The Wizard of Oz is a beloved children's story that includes both the book, published in 1900, and the movie, which came out in 1939. For years, fans have been drawn to behind-the-scenes gossip about the movie and the strange conspiracies surrounding The Wizard of Oz. But is there a secret political message also hidden in L. Frank Baum's book?
Historians have found a number of symbols in The Wizard of Oz, and they all point to one thing: American politics in the 1890s, when Baum was writing the book. The Wizard of Oz symbolism goes incredibly deep, from the main characters to the cyclone, those famous slippers, and even Toto. And the central message in the book is all about the rise of Populism and the debate over gold versus silver. Late 19th-century Populists were primarily rural farmers and workers who rallied to demand an increase in releasing an unlimited coinage of silver to circulate more currency as well as income tax reforms, direct election of US senators, and other ways of giving farmers and industrial workers a better playing field in the economy while strengthen political democracy.
It might sound far-fetched, but there is a wealth of evidence to support the theory that Baum was writing a political allegory through the lens of a fanciful children's tale. Baum was a political reporter in the 1890s and he lived in South Dakota for several years, giving him a close-up view of the rise of the Populist movement and the views of American farmers and workers. Is The Wizard of Oz an allegory for politics in the 1890s? Interestingly enough, there are arguably also some parallels to today's political scene, making even the would-be political allegory into a timelessly relevant tale. Read on and decide for yourself.
Although the Wizard of Oz might be most famous today for the 1939 movie, starring Judy Garland, the book was originally written in the 1890s by author L. Frank Baum. And it turns out that the Wizard of Oz is full of hidden political symbolism, which sometimes seems barely hidden at all.
But no one noticed the clear parallels to American politics in the 1890s until a historian named Henry Littlefield published an analysis of The Wonderful Wizard of Oz in 1964. For decades, people had dismissed Baum's book as a fairytale for children. But in fact, it carried strong messages about the biggest problems facing America at the end of the nineteenth century.
In the Wizard of Oz, Dorothy is an orphan living in Kansas, a dull, gray place that has lost its vibrancy. According to historian Quentin Taylor, Dorothy represents "each of us at our best – kind but self-respecting, guileless but levelheaded, wholesome but plucky." She is, in short, "the girl next door," and she represents the average American looking for a solution to her simple problems.
In the 1880s and 1890s, the state of Kansas was going through a terrible time. Droughts, harsh winters, and invading grasshoppers scorched the prairie. Devastated farmers blamed all sorts of forces: Wall Street, the railroads, politicians, or nature itself. In fact, the tribulations of America's farmers gave rise to the Populist movement, which promised solutions. And The Wizard of Oz contained coded symbolism that supported Populism.

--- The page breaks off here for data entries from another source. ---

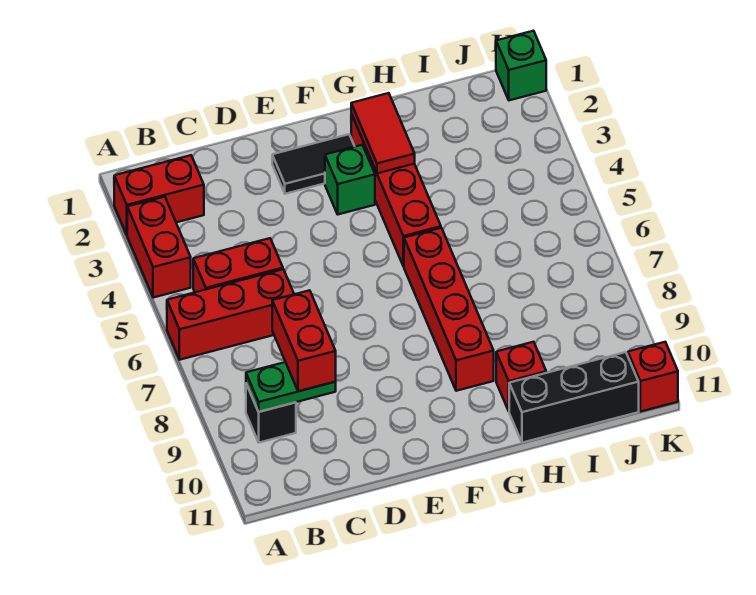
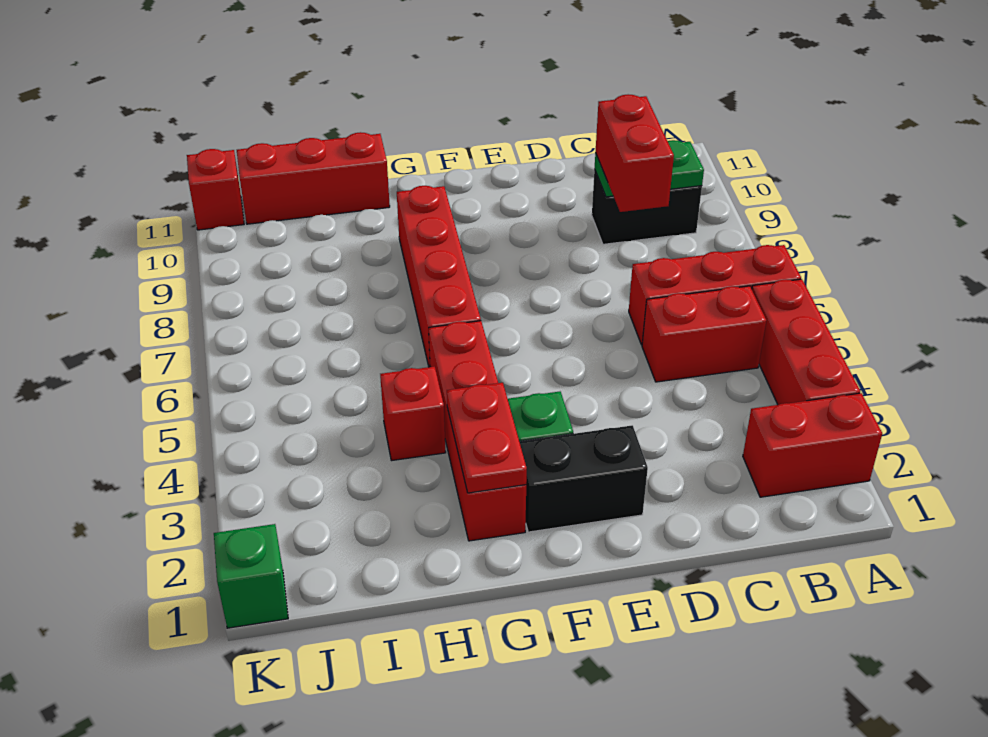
red 1x2 brick [127,197,191,298] -> red 1x3 brick [752,279,860,405]
black 1x1 brick [246,384,296,443] -> black 1x2 brick [592,169,702,244]
black 1x2 tile [272,134,355,194] -> black 1x2 brick [519,425,648,532]
red 1x2 tile [351,93,415,173] -> red 1x2 plate [447,383,527,493]
red 1x1 brick [496,342,546,411] -> red 1x1 brick moved to [380,367,446,461]
black 1x3 brick [509,352,639,443] -> red 1x3 brick [237,132,390,224]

The poor Scarecrow in the Wizard of Oz is convinced that he doesn't have a brain. But his "terrible sense of inferiority and self doubt," according to Littlefield, is actually because of years of ridicule. In one 1896 article, for example, Kansas farmers were accused of "ignorance, irrationality and general muddle-headedness."
The Populist party, new to the scene at the end of the 1800s, was primarily made up of farmers who were mocked by everyone else. They were called deluded simpletons and radicals. But the Scarecrow proves that he isn't stupid – he shows common sense and resilience on the journey. The story implies that farmers are not as stupid as their political opponents suggest.
In the 1890s, the US was in the middle of an industrial revolution. And that shift created a lot of workers who weren't being treated well by their bosses. Enter Baum's Tin Woodman. He represents a dehumanized worker, who was literally turned into tin by the Wicked Witch of the East – the Tin Man was once a strong, healthy worker, but after the witch cursed him, he accidentally chopped off his own limbs. Each was replaced with tin, transforming the worker into the Tin Man.
The Tin Man represents factory workers who have lost their heart in the new economy. And the symbolism goes even deeper. The Tin Man is rusted when Dorothy first meets him, paralleling the high unemployment during the depression of the 1890s. But he is ready to work, as Dorothy demonstrates by giving him just a few drops of oil.